Winters here are only awesome if you love sub-zero wind-chill and snowstorms that cover the ground with 2 feet of snow in less than 24 hours. Although some winters we just get the cold, with little or no snow at all.
Hurricanes here aren't -as- significant as they are in the southeastern states, but when we get them, they can level entire neighborhoods and render the entire state powerless for up to a week.
4-wheel-drive is pretty much a must up this way, though we still laugh at people who drive Hummers . At $2.55 a gallon for the cheap stuff (today's cheapest rate in my area), that means unless you earn $100k per year *minimum* you ain't gonna be commuting with your vehicle any serious distance from home to work. And that's assuming you have no kids and your spouse works too.

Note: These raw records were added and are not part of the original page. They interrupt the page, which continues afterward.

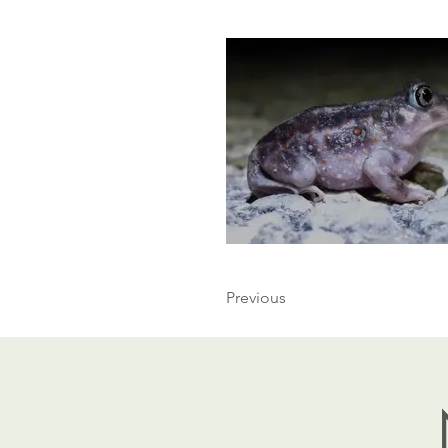
Previous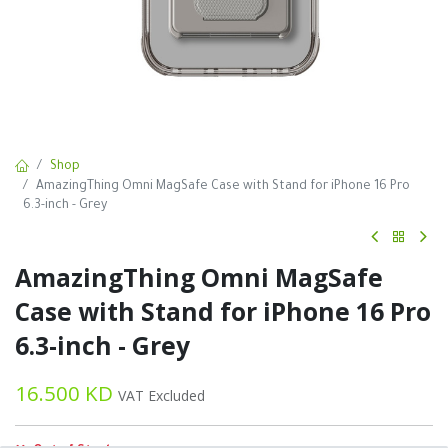
Shop
AmazingThing Omni MagSafe Case with Stand for iPhone 16 Pro
6.3-inch - Grey
AmazingThing Omni MagSafe
Case with Stand for iPhone 16 Pro
6.3-inch - Grey
16.500
KD
VAT Excluded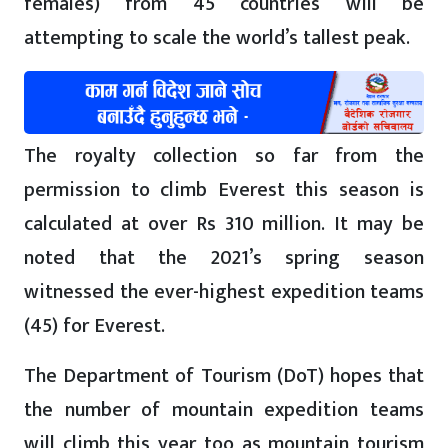
females) from 45 countries will be
attempting to scale the world’s tallest peak.
The royalty collection so far from the
permission to climb Everest this season is
calculated at over Rs 310 million. It may be
noted that the 2021’s spring season
witnessed the ever-highest expedition teams
(45) for Everest.
The Department of Tourism (DoT) hopes that
the number of mountain expedition teams
will climb this year too as mountain tourism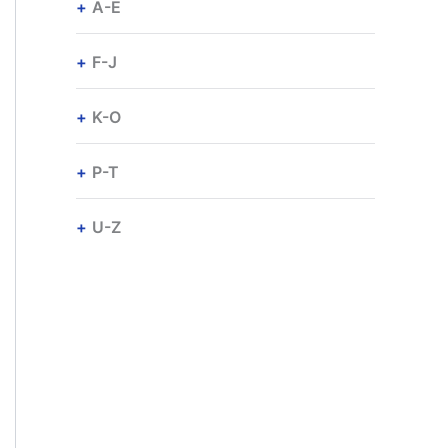
A-E
F-J
K-O
P-T
U-Z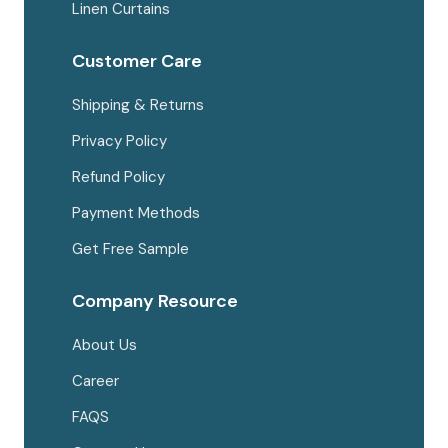
Linen Curtains
Customer Care
Shipping & Returns
Privacy Policy
Refund Policy
Payment Methods
Get Free Sample
Company Resource
About Us
Career
FAQS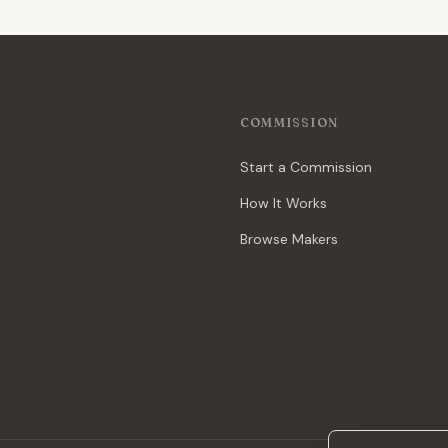
COMMISSION
Start a Commission
How It Works
Browse Makers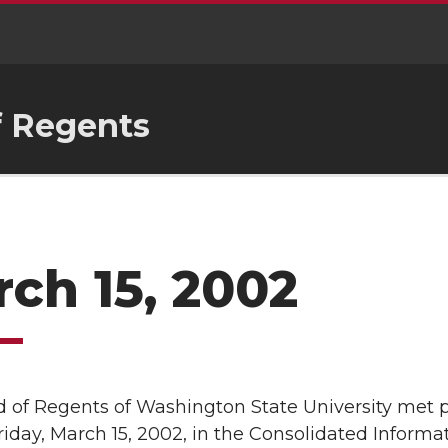
f Regents
ch 15, 2002
 of Regents of Washington State University met p
Friday, March 15, 2002, in the Consolidated Inform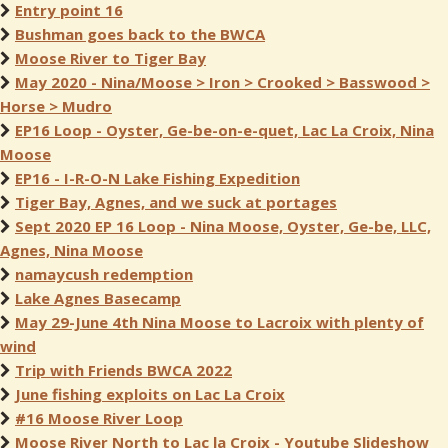
Entry point 16
Bushman goes back to the BWCA
Moose River to Tiger Bay
May 2020 - Nina/Moose > Iron > Crooked > Basswood >
Horse > Mudro
EP16 Loop - Oyster, Ge-be-on-e-quet, Lac La Croix, Nina
Moose
EP16 - I-R-O-N Lake Fishing Expedition
Tiger Bay, Agnes, and we suck at portages
Sept 2020 EP 16 Loop - Nina Moose, Oyster, Ge-be, LLC,
Agnes, Nina Moose
namaycush redemption
Lake Agnes Basecamp
May 29-June 4th Nina Moose to Lacroix with plenty of
wind
Trip with Friends BWCA 2022
June fishing exploits on Lac La Croix
#16 Moose River Loop
Moose River North to Lac la Croix - Youtube Slideshow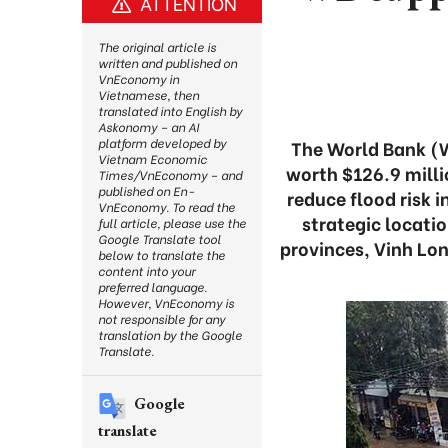
ATTENTION
The original article is
written and published on
VnEconomy in
Vietnamese, then
translated into English by
Askonomy – an AI
platform developed by
The World Bank (
Vietnam Economic
worth $126.9 milli
Times/VnEconomy – and
published on En-
reduce flood risk 
VnEconomy. To read the
strategic locati
full article, please use the
Google Translate tool
provinces, Vinh Lon
below to translate the
content into your
preferred language.
However, VnEconomy is
not responsible for any
translation by the Google
Translate.
Google
translate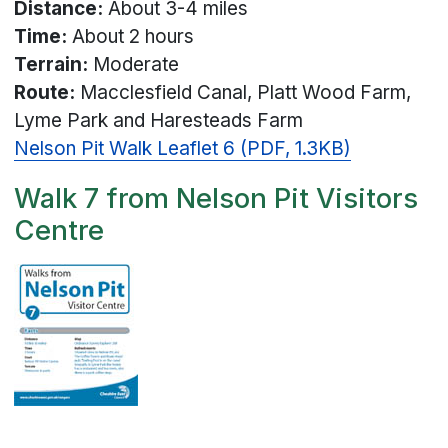
Distance:
About 3-4 miles
Time:
About 2 hours
Terrain:
Moderate
Route:
Macclesfield Canal, Platt Wood Farm,
Lyme Park and Haresteads Farm
Nelson Pit Walk Leaflet 6 (PDF, 1.3KB)
Walk 7 from Nelson Pit Visitors
Centre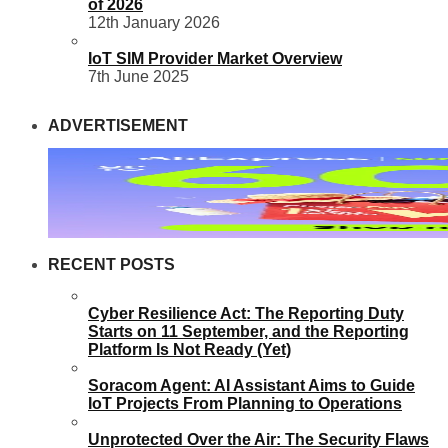
of 2026
12th January 2026
IoT SIM Provider Market Overview
7th June 2025
ADVERTISEMENT
RECENT POSTS
Cyber Resilience Act: The Reporting Duty
Starts on 11 September, and the Reporting
Platform Is Not Ready (Yet)
Soracom Agent: AI Assistant Aims to Guide
IoT Projects From Planning to Operations
Unprotected Over the Air: The Security Flaws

Those are the downsides. If income/job security is even remotely an issue, I'd do some serious research on each of our states. Connecticut also has income tax by the way, and New York has 2 different income taxes - state and city. But New York isn't New England anyway so that shouldn't be an issue. My recommendations (IF you like bone-shattering cold winters): Vermont or New Hampshire. Connecticut is amazing, and other than winter, I absolutely love it here. But I'm looking forward to my hubby's retirement in 10 years so we can get the heck outta here and live in the desert somewhere out west :)
Posted By: Thyrr on
09/27/06 at 03:24 PM
California -- in metro areas, at least -- is also pretty bad as far as housing prices go. And living outside of these areas is like living in another state (if you think about the east coast) as far as commuting distance is concerned. The median housing price is $800k in the Silicon Valley, and that's for about 3-4 bedrooms. The Bay Area as a whole runs $650k, although you could live in the cheap areas for about $300k. Rent and gas are about the same as you quoted, though, oddly enough. I wonder if the bubble's ever going to burst.
I like cops. Honest.
Posted By: Aerick on
09/29/06 at 10:57 AM
Oi....just got done working two fifty plus hours at work. And the only thing I can think is that I'm glad that I can now afford to move "closer" to where I work.
The only bad thing....now that I'm going to be living closer, they probably won't need me as such.
Just Thursday, I saw someone run a red light right across the stree from where I work. The nice thing: a cop was in the turning lane coming the other way. Immediately you hear the sirens blaring and the lights flashing. It makes a little tingle inside to know that I wasn't crossing the street at that time.